Metrics unavailable 6 years ago

Fixed · Access Logs · Global

Metrics are unavailable because of multiple nodes of the indexing system which went down simultaneously. They are reloading their index in memory.

Service should be back in 15 minutes.

Meanwhile, ingestion is still working fine.

15:01 UTC: Incident is over.

Metrics ingestion delay + slow read queries 6 years ago

Fixed · Access Logs · Global

We are experiencing an issue on the Metrics service which is due to an error while adding capacity to the storage cluster. We are working on it.

10:26 UTC: The ingestion issue is fixed, the system is now catching up.

10:33 UTC: The ingestion delay is almost back to normal.

10:36 UTC: There is still a bit of a lag but it should come back to normal in a few minutes. Read performance is still a bit hit or miss but coming back to normal as well. We will reopen the incident if it does not.

11:06 UTC: The ingestion lag is increasing. We are investigating. This may take a while.

11:30 UTC: The cause has been identified and partially fixed.

11:37 UTC: Lag is now <5s ; we are currently working on fixing the issue in a more permanent way.

11:45 UTC: The issue is now fixed.

Logs collection issue 6 years ago

Fixed · Services Logs · Global

We have an issue with logs collection in the Paris zone. We are working on it.

13:20 UTC: The issue has been identified and at least partially fixed. Logs are coming through but we are still making sure that everything is indeed fine.

13:25 UTC: The issue is indeed fixed. Some older logs are still being collected.

13:33 UTC: Incident is over.

September 2019

Connection issues with a free MongoDB cluster 6 years ago

Fixed · MongoDB shared cluster · Global

A free shared mongodb cluster has too many connections opened which prevents new connections from working. We are looking into which user(s) are opening too many connections and we will start a new cluster to alleviate the issue.

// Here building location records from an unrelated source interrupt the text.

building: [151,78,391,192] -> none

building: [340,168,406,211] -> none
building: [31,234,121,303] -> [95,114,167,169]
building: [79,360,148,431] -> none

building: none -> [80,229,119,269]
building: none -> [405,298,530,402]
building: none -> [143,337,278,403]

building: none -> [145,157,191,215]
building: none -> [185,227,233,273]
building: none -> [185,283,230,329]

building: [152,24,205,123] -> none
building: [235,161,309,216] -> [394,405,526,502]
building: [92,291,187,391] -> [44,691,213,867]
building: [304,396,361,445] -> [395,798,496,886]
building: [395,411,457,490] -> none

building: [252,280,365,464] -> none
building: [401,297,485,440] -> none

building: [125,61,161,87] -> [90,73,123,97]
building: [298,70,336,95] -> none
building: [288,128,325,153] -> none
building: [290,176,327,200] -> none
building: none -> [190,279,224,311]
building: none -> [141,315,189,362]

We have no immediate solution, sorry for the inconvenience.

08:40: The problem has been alleviated by allowing more connections. It will slow down the service but you can at least connect to your databases and migrate to paid add-ons if you were using this service for production. We will start a new cluster very soon to improve performance.

Monitoring is flooding the deployment system 6 years ago

Fixed · Deployments · Global

False positives in monitoring are causing a lot of deployments, making legit deployments harder to process.

17:21 UTC: Incident is over. A monitoring component was still complaining about a few applications in a loop, there was no actual issue, just a very overzealous alerter process. Deployments performance has been back to normal since 16:43 however.

Deployments delayed 6 years ago

Fixed · Deployments · Global

Deployments are delayed because of an unusual amount of deployments to be processed.

12:44 UTC: The delay is now back to normal. Some deployments may be stuck though, please contact us if you are experiencing such an issue.

Build Cache Archive Downloads and Uploads are hanging 6 years ago

Fixed · Global

There seems to be a problem with download and upload of build cache archive causing them to hang. It is resolved for now but we are watching closely to see if the problem reappears

Logs experiencing issues 6 years ago

Fixed · Services Logs · Global

Our logging infrastructure (including live logs) is experiencing issues.

EDIT 20:51 UTC: fixed.

EDIT 23:19 UTC: the logging infrastructure is experiencing issues. We are working on a fix.

EDIT 23:25 UTC: fixed.

August 2019

[MySQL] Free shared cluster currently down 6 years ago

Fixed · MySQL shared cluster · Global

The cluster is currently down. If it can't be brought up, a failover will be issued

EDIT 00:00 UTC: Cluster is now available again, no failover happened.